Animation is not the art of drawings that move, but rather the art of movements-that-are-drawn. What happens between each frame is more important than what happens on each frame      - Norman McLaren
This is a good starting point with this subject, because as enjoyable as it is to sit back watch even the shortest of all animations, it is easy to forget how much time, effort and technology has been put into it. I remember going to see Toy Story 3 and being completely blown away (and almost in tears) by the short animation Night & Day before the film began. As the huge list of credits went up when it finished, including names of animators controlling 'shading' and 'vegetation' my friend turned to me and said "I thought that would have just been one person's project". I think that this quite nicely demonstrates my point.

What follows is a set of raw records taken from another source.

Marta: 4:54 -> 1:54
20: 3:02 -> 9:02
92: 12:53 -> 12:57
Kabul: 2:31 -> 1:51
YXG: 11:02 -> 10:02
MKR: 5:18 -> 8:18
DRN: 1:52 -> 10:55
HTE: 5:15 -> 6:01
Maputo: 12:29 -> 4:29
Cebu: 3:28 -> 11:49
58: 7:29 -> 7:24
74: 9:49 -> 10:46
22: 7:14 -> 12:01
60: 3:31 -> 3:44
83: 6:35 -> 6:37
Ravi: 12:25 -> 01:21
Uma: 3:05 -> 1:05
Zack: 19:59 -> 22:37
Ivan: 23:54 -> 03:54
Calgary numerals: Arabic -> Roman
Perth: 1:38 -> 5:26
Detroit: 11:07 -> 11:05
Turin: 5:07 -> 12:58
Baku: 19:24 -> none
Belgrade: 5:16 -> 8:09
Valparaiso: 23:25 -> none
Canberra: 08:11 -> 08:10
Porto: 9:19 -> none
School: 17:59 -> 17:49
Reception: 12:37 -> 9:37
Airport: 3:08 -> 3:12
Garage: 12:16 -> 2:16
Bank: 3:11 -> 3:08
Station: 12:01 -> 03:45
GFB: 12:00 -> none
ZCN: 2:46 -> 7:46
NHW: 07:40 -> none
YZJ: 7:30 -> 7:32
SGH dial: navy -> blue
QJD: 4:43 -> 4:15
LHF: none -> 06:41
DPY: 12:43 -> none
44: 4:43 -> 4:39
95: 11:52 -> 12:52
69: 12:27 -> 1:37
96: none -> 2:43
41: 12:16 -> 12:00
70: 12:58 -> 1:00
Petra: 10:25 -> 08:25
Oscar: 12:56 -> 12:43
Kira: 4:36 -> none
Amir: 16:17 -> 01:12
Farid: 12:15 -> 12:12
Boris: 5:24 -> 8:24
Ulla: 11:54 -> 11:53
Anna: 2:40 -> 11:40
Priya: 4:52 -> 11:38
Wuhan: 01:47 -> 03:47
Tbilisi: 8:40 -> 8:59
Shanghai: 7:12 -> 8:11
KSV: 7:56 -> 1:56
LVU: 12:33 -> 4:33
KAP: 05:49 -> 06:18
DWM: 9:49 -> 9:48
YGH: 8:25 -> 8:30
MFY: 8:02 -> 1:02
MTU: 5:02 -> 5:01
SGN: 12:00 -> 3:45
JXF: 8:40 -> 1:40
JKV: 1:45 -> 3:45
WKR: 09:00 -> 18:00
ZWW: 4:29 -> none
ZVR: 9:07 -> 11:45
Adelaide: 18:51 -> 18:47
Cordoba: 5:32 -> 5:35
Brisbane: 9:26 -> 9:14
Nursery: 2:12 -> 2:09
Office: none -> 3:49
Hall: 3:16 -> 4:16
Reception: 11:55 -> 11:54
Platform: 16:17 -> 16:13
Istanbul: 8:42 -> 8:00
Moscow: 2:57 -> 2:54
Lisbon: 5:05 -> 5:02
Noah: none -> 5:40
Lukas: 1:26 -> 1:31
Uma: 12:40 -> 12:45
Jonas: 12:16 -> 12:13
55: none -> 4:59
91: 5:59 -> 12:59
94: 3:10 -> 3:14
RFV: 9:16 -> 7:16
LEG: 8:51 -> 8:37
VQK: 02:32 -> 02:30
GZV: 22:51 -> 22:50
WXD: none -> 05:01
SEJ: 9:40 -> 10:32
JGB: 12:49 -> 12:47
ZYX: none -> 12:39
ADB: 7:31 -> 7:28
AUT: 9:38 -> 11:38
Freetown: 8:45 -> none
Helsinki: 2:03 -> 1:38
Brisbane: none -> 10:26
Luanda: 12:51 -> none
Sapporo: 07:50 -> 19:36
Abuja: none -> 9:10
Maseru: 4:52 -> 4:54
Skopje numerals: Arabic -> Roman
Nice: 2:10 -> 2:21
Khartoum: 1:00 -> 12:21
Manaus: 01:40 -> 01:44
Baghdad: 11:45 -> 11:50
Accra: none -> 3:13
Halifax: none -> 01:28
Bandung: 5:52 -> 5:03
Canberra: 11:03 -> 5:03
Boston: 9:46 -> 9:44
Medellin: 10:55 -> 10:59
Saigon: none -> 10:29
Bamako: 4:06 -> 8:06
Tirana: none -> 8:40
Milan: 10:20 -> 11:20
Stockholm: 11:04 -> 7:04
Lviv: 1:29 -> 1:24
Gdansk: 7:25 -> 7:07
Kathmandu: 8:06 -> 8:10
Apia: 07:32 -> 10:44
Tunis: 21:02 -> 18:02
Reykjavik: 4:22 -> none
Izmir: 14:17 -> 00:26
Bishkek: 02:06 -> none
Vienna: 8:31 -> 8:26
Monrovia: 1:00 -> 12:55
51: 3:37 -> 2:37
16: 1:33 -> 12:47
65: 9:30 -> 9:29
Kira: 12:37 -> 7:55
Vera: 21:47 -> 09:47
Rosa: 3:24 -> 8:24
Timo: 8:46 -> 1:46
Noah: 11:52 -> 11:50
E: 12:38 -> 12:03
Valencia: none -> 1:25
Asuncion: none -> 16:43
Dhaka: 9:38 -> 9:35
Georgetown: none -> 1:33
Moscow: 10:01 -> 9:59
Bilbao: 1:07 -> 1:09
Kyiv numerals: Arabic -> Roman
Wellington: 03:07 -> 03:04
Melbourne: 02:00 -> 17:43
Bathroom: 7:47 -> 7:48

We are so used to these incredible animations that we forget the huge amount of processes involved in their making.

Day & Night (2010) - Pixar

The making of Day & Night 

It is easy to forget that animation is still a medium which is very much in its infancy. It has only been around for about 100 years, making the developments which have been made during that time even more phenomenal. 
We were shown a few examples of early animation, including the 1933 version of Snow White, which was then remade 5 years later by Disney. It becomes very clear when discussing animation that there is a big divide between Disney and, well, pretty much everyone else. Bill explained that Walt Disney ran a very tight ship in order to make Disney Studios take first place in 'The Golden Age of American Animation'. Disney studios were often the first to use new animation techniques such as multi-plane camera shots which can be seen in The Old Mill (1937). The main difference between Disney animations and what I have seen of other early short films is that they tend to have much more of an engaging narrative, something which children in particular could really be taken in by. As technically impressive as other narrations such as the original Snow White may have been for its time, I found it difficult to keep focused on what was actually happening in the story (maybe this is just me?)

Snow White 1933
 Today, animation has progressed to the point where it is not just being used for entertainment purposes. It is being used more and more frequently to realistically demonstrate things that have cannot been seen in our lifetime, making it useful to historians or scientists. For example, the documentary Attenborough's First Life uses animation to demonstrate how the first ever sea creatures would have looked and moved. The animation is so realistic that I found it difficult to believe that it wasn't actual footage. 

Stills from Attenborough's First Life (2010)
For programmes like these, along with documentaries such as Walking with Dinosaurs the use  of animation has really helped to illustrate the point that they are trying to get across. However, when used for entertainment instead of educational purposes, using the latest technology does not always automatically lead to better results. From the perspective of a physical modeller, I think that CGI can sometimes take the believability out of human characters. During the seminar, Ivan pointed out that when characters are stylised and draw attention to themselves - like those in Toy Story it works extremely well, however when characters masquerade as human they can become corpse-like and frightening. This is something which John Lasseter discovered after making the short animation Tin Toy in 1988, where they tried to make a human baby as realistic and 'cute' as possible.

I think that it is pretty safe to say that this didn't go exactly according to plan. If we skip forwards a few years, we can see that Pixar have recognised that their strengths lie in making their own versions of reality, instead of trying to make an exact replica of what already exists.